Let's be honest - data starts getting out of data as soon as it is added
to OSM, and wikipedia / wikidata links are no different. Anything (human
or software) that encounters a broken or meaningless wikipedia page can
just ignore it and move on. If we're worried about fixing stuff in OSM,
let's concentrate on something worthwhile first - survey your local area
or fix up some TIGER "residential" roads. If you have personal
knowledge of objects in OSM then by all means add wikipedia links to
them if you think that it's useful - but adding wikidata links to OSM as
well adds no real value to OSM and actually introduces errors if you
link to the wrong thing, as you have been doing.

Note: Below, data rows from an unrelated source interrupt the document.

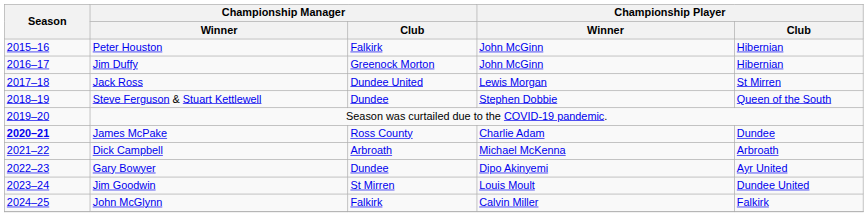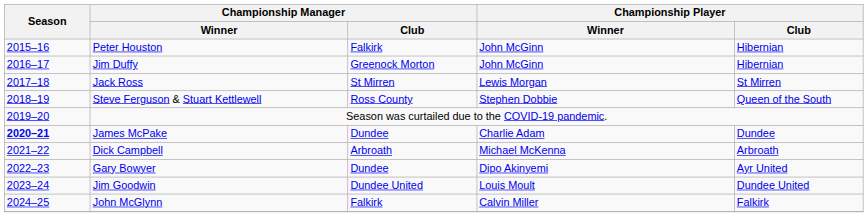Jack Ross | Championship Manager / Club: Dundee United -> St Mirren
Steve Ferguson & Stuart Kettlewell | Championship Manager / Club: Dundee -> Ross County
James McPake | Championship Manager / Club: Ross County -> Dundee
Jim Goodwin | Championship Manager / Club: St Mirren -> Dundee United
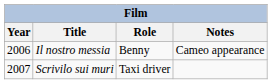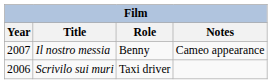Il nostro messia | Year: 2006 -> 2007
Scrivilo sui muri | Year: 2007 -> 2006
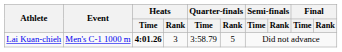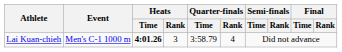Lai Kuan-chieh | Quarter-finals / Rank: 5 -> 4
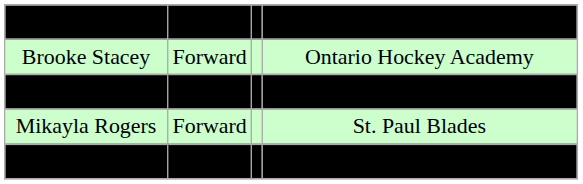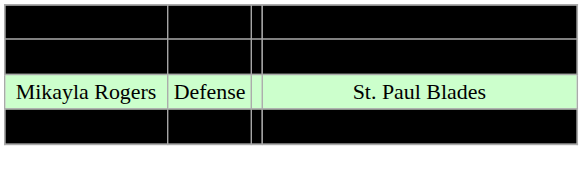- row: Brooke Stacey | Forward | Ontario Hockey Academy
Mikayla Rogers | column 2: Forward -> Defense
Victoria Hummel | column 2: Defense -> Forward
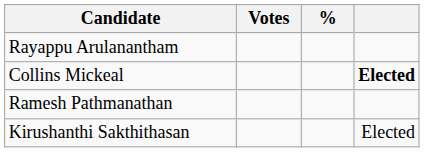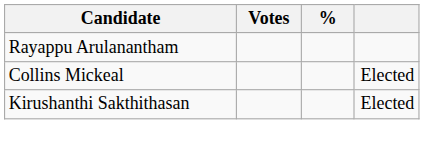Collins Mickeal | column 4: bold -> normal
- row: Ramesh Pathmanathan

P.S. An interesting point was brought by Andy in the later online chat:
in the case of https://www.openstreetmap.org/changeset/43749373
the errors were explicitly introduced by you. The links from OSM
to wikipedia were correct, the thing (probably a bot) creating the
wikidata from wikipedia didn't understand the breadth of what the
wikipedia article represented, and you incorrectly linked from OSM
to the wikidata article.
Andy, Wikidata ID is not correct or incorrect -- it is simply a number
assigned to a Wikipedia article. That number may have other
statements, which themselves may be incorrect. Adding Wikidata ID
locks that Wikipedia tag in place, to keep it from going stale - in
case that page is renamed, and in case a disambig is created in its
place. In some cases, the concept presented in Wikipedia page is too
big for a single Wikidata entry, so someone may create additional
entries. Adding Wikidata ID to an OSM object is not incorrect - it
might simply be not precise enough, and can be improved with my
analysis tools. Not having wikidata ID is far worse, than having a
less precise one, because it cannot be easily analysed and worked on.
That's simply rubbish. Tags on an OSM object describe it in the real
world. They should be verifiable. Whether an OSM object has a wikidata
tag on it is essentially irrelevant as far as OSM is concerned - it's
just a primary key into an external database. External data consumers
might find the data in that database useful, but they can also get to it
via wikipedia tags (which, being human-readable, are more likely to be
maintained), so it's really not a big deal.